■ **What you need to do**
Go through the entries and copy each one exactly. Leave none out.
═══ Working data
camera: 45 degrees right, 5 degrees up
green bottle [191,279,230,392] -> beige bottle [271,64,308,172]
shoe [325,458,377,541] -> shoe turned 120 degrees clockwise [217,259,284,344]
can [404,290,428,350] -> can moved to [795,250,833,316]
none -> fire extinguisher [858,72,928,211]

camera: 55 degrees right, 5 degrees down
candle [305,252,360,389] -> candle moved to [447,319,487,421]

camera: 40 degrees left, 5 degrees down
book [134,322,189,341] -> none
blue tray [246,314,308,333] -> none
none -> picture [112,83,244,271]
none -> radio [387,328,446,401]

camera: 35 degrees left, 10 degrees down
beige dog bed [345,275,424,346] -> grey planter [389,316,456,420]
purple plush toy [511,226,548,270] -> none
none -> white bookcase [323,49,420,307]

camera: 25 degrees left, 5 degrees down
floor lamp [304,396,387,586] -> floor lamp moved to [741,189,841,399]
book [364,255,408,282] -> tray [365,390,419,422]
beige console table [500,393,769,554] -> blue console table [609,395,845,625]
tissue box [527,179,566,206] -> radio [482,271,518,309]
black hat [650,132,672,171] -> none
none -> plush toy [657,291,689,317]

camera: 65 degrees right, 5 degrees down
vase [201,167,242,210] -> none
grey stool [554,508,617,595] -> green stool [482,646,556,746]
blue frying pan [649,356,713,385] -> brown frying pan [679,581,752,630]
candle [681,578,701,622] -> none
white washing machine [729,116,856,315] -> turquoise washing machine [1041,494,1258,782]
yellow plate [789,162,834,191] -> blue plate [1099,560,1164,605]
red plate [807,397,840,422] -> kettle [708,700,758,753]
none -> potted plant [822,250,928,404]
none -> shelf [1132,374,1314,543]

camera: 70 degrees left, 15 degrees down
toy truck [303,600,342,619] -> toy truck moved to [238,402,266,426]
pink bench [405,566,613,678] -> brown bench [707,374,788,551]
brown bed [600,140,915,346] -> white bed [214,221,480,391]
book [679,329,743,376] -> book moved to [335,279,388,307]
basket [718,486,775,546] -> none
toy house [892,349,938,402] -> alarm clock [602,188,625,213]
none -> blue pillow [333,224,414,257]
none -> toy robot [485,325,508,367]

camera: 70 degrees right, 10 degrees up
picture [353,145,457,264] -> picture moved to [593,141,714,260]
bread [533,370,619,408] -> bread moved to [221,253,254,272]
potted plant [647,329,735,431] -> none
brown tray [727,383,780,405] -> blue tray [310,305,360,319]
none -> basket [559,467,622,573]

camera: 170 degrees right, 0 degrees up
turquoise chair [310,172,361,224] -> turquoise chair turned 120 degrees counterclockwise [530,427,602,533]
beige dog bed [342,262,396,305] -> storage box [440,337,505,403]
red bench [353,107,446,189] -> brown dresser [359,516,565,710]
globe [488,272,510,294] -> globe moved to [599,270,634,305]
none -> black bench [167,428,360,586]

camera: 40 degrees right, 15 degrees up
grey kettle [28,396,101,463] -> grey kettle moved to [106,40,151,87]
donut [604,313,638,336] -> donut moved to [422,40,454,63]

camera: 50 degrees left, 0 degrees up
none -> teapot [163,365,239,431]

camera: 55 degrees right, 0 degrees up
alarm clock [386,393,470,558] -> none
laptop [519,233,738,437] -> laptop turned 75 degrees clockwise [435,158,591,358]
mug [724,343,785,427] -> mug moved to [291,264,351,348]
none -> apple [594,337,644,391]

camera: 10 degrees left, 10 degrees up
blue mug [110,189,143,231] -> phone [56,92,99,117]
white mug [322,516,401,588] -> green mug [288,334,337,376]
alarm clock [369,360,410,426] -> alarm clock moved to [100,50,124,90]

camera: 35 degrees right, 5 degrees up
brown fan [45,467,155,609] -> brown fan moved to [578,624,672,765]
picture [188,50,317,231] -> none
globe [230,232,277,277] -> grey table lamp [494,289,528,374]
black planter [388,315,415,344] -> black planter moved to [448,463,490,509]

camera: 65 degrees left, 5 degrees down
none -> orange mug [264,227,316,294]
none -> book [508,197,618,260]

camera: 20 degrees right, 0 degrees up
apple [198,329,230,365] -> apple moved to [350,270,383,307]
══════
■ **Response to the exercise**
camera: 45 degrees right, 5 degrees up
green bottle [191,279,230,392] -> beige bottle [271,64,308,172]
shoe [325,458,377,541] -> shoe turned 120 degrees clockwise [217,259,284,344]
can [404,290,428,350] -> can moved to [795,250,833,316]
none -> fire extinguisher [858,72,928,211]

camera: 55 degrees right, 5 degrees down
candle [305,252,360,389] -> candle moved to [447,319,487,421]

camera: 40 degrees left, 5 degrees down
book [134,322,189,341] -> none
blue tray [246,314,308,333] -> none
none -> picture [112,83,244,271]
none -> radio [387,328,446,401]

camera: 35 degrees left, 10 degrees down
beige dog bed [345,275,424,346] -> grey planter [389,316,456,420]
purple plush toy [511,226,548,270] -> none
none -> white bookcase [323,49,420,307]

camera: 25 degrees left, 5 degrees down
floor lamp [304,396,387,586] -> floor lamp moved to [741,189,841,399]
book [364,255,408,282] -> tray [365,390,419,422]
beige console table [500,393,769,554] -> blue console table [609,395,845,625]
tissue box [527,179,566,206] -> radio [482,271,518,309]
black hat [650,132,672,171] -> none
none -> plush toy [657,291,689,317]

camera: 65 degrees right, 5 degrees down
vase [201,167,242,210] -> none
grey stool [554,508,617,595] -> green stool [482,646,556,746]
blue frying pan [649,356,713,385] -> brown frying pan [679,581,752,630]
candle [681,578,701,622] -> none
white washing machine [729,116,856,315] -> turquoise washing machine [1041,494,1258,782]
yellow plate [789,162,834,191] -> blue plate [1099,560,1164,605]
red plate [807,397,840,422] -> kettle [708,700,758,753]
none -> potted plant [822,250,928,404]
none -> shelf [1132,374,1314,543]

camera: 70 degrees left, 15 degrees down
toy truck [303,600,342,619] -> toy truck moved to [238,402,266,426]
pink bench [405,566,613,678] -> brown bench [707,374,788,551]
brown bed [600,140,915,346] -> white bed [214,221,480,391]
book [679,329,743,376] -> book moved to [335,279,388,307]
basket [718,486,775,546] -> none
toy house [892,349,938,402] -> alarm clock [602,188,625,213]
none -> blue pillow [333,224,414,257]
none -> toy robot [485,325,508,367]

camera: 70 degrees right, 10 degrees up
picture [353,145,457,264] -> picture moved to [593,141,714,260]
bread [533,370,619,408] -> bread moved to [221,253,254,272]
potted plant [647,329,735,431] -> none
brown tray [727,383,780,405] -> blue tray [310,305,360,319]
none -> basket [559,467,622,573]

camera: 170 degrees right, 0 degrees up
turquoise chair [310,172,361,224] -> turquoise chair turned 120 degrees counterclockwise [530,427,602,533]
beige dog bed [342,262,396,305] -> storage box [440,337,505,403]
red bench [353,107,446,189] -> brown dresser [359,516,565,710]
globe [488,272,510,294] -> globe moved to [599,270,634,305]
none -> black bench [167,428,360,586]

camera: 40 degrees right, 15 degrees up
grey kettle [28,396,101,463] -> grey kettle moved to [106,40,151,87]
donut [604,313,638,336] -> donut moved to [422,40,454,63]

camera: 50 degrees left, 0 degrees up
none -> teapot [163,365,239,431]

camera: 55 degrees right, 0 degrees up
alarm clock [386,393,470,558] -> none
laptop [519,233,738,437] -> laptop turned 75 degrees clockwise [435,158,591,358]
mug [724,343,785,427] -> mug moved to [291,264,351,348]
none -> apple [594,337,644,391]

camera: 10 degrees left, 10 degrees up
blue mug [110,189,143,231] -> phone [56,92,99,117]
white mug [322,516,401,588] -> green mug [288,334,337,376]
alarm clock [369,360,410,426] -> alarm clock moved to [100,50,124,90]

camera: 35 degrees right, 5 degrees up
brown fan [45,467,155,609] -> brown fan moved to [578,624,672,765]
picture [188,50,317,231] -> none
globe [230,232,277,277] -> grey table lamp [494,289,528,374]
black planter [388,315,415,344] -> black planter moved to [448,463,490,509]

camera: 65 degrees left, 5 degrees down
none -> orange mug [264,227,316,294]
none -> book [508,197,618,260]

camera: 20 degrees right, 0 degrees up
apple [198,329,230,365] -> apple moved to [350,270,383,307]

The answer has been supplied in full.